## START Data listing

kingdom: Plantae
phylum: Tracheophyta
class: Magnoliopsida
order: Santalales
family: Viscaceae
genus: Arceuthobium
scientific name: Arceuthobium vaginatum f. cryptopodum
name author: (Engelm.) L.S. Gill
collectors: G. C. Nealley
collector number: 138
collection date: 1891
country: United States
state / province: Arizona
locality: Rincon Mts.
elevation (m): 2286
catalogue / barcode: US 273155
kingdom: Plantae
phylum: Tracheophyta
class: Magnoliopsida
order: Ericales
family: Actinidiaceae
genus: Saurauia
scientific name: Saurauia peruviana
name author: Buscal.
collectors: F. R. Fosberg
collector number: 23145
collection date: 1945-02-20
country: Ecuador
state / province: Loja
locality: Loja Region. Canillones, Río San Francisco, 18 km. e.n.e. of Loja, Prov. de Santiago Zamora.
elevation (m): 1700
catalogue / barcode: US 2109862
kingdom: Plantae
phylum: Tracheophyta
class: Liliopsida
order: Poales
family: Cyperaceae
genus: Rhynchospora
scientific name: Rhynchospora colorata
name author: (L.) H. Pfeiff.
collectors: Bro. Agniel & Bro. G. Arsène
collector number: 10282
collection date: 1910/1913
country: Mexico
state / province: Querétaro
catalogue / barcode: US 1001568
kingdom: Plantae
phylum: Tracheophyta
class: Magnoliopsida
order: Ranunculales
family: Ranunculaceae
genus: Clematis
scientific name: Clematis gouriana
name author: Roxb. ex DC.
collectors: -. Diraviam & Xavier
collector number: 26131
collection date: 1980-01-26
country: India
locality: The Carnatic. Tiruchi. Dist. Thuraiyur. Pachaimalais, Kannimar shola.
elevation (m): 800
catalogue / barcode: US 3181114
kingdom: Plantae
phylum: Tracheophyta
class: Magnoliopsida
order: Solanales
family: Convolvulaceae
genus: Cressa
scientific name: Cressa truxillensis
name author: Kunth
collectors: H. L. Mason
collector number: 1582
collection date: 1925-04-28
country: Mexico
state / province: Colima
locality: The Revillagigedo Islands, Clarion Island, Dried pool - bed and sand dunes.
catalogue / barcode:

## END Data listing

### [What is required]
Write out every one of the lines above, word for word, without changing anything.

### [Result of this exercise]
kingdom: Plantae
phylum: Tracheophyta
class: Magnoliopsida
order: Santalales
family: Viscaceae
genus: Arceuthobium
scientific name: Arceuthobium vaginatum f. cryptopodum
name author: (Engelm.) L.S. Gill
collectors: G. C. Nealley
collector number: 138
collection date: 1891
country: United States
state / province: Arizona
locality: Rincon Mts.
elevation (m): 2286
catalogue / barcode: US 273155
kingdom: Plantae
phylum: Tracheophyta
class: Magnoliopsida
order: Ericales
family: Actinidiaceae
genus: Saurauia
scientific name: Saurauia peruviana
name author: Buscal.
collectors: F. R. Fosberg
collector number: 23145
collection date: 1945-02-20
country: Ecuador
state / province: Loja
locality: Loja Region. Canillones, Río San Francisco, 18 km. e.n.e. of Loja, Prov. de Santiago Zamora.
elevation (m): 1700
catalogue / barcode: US 2109862
kingdom: Plantae
phylum: Tracheophyta
class: Liliopsida
order: Poales
family: Cyperaceae
genus: Rhynchospora
scientific name: Rhynchospora colorata
name author: (L.) H. Pfeiff.
collectors: Bro. Agniel & Bro. G. Arsène
collector number: 10282
collection date: 1910/1913
country: Mexico
state / province: Querétaro
catalogue / barcode: US 1001568
kingdom: Plantae
phylum: Tracheophyta
class: Magnoliopsida
order: Ranunculales
family: Ranunculaceae
genus: Clematis
scientific name: Clematis gouriana
name author: Roxb. ex DC.
collectors: -. Diraviam & Xavier
collector number: 26131
collection date: 1980-01-26
country: India
locality: The Carnatic. Tiruchi. Dist. Thuraiyur. Pachaimalais, Kannimar shola.
elevation (m): 800
catalogue / barcode: US 3181114
kingdom: Plantae
phylum: Tracheophyta
class: Magnoliopsida
order: Solanales
family: Convolvulaceae
genus: Cressa
scientific name: Cressa truxillensis
name author: Kunth
collectors: H. L. Mason
collector number: 1582
collection date: 1925-04-28
country: Mexico
state / province: Colima
locality: The Revillagigedo Islands, Clarion Island, Dried pool - bed and sand dunes.
catalogue / barcode:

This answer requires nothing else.